### Data below
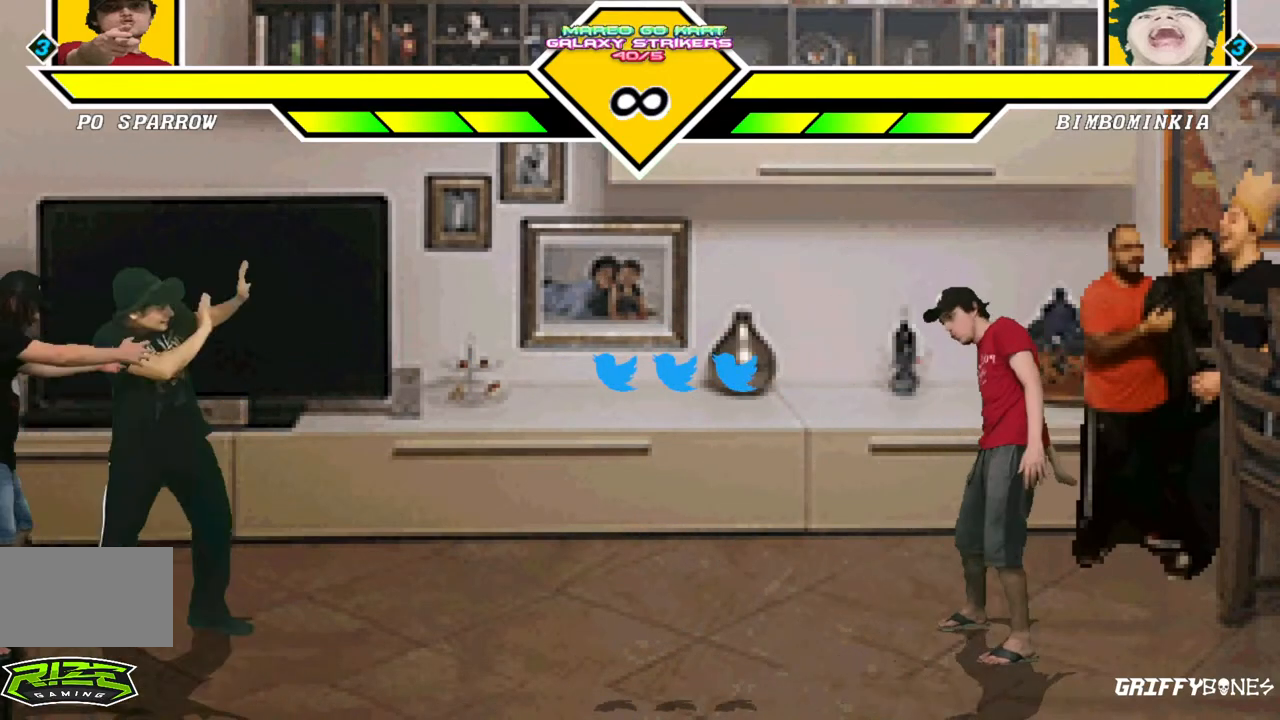
{"dt_ms": 500, "buttons": [], "events": []}
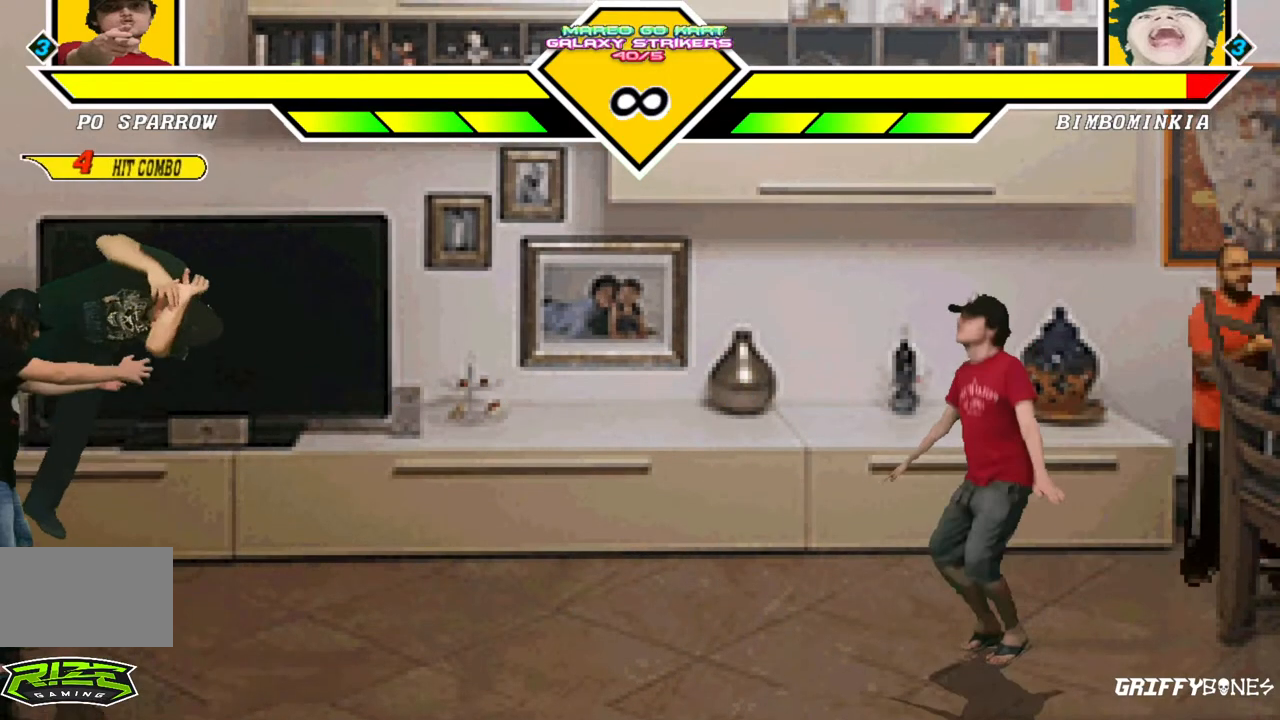
{"dt_ms": 500, "buttons": [], "events": []}
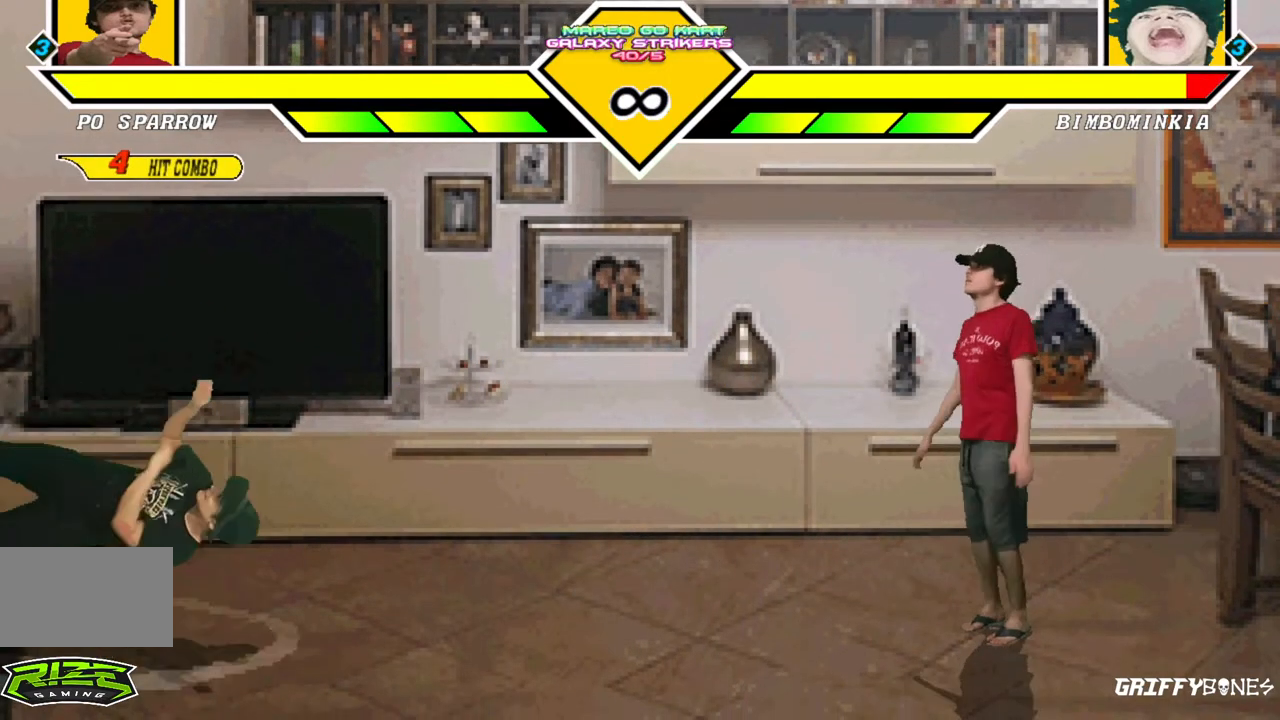
{"dt_ms": 500, "buttons": ["DPAD_RIGHT"], "events": [[50, "DPAD_RIGHT", "down"]]}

### Required work
Please repeat the data above exactly as it appears, pictures excluded.

### Answer to this problem
{"dt_ms": 500, "buttons": [], "events": []}
{"dt_ms": 500, "buttons": [], "events": []}
{"dt_ms": 500, "buttons": ["DPAD_RIGHT"], "events": [[50, "DPAD_RIGHT", "down"]]}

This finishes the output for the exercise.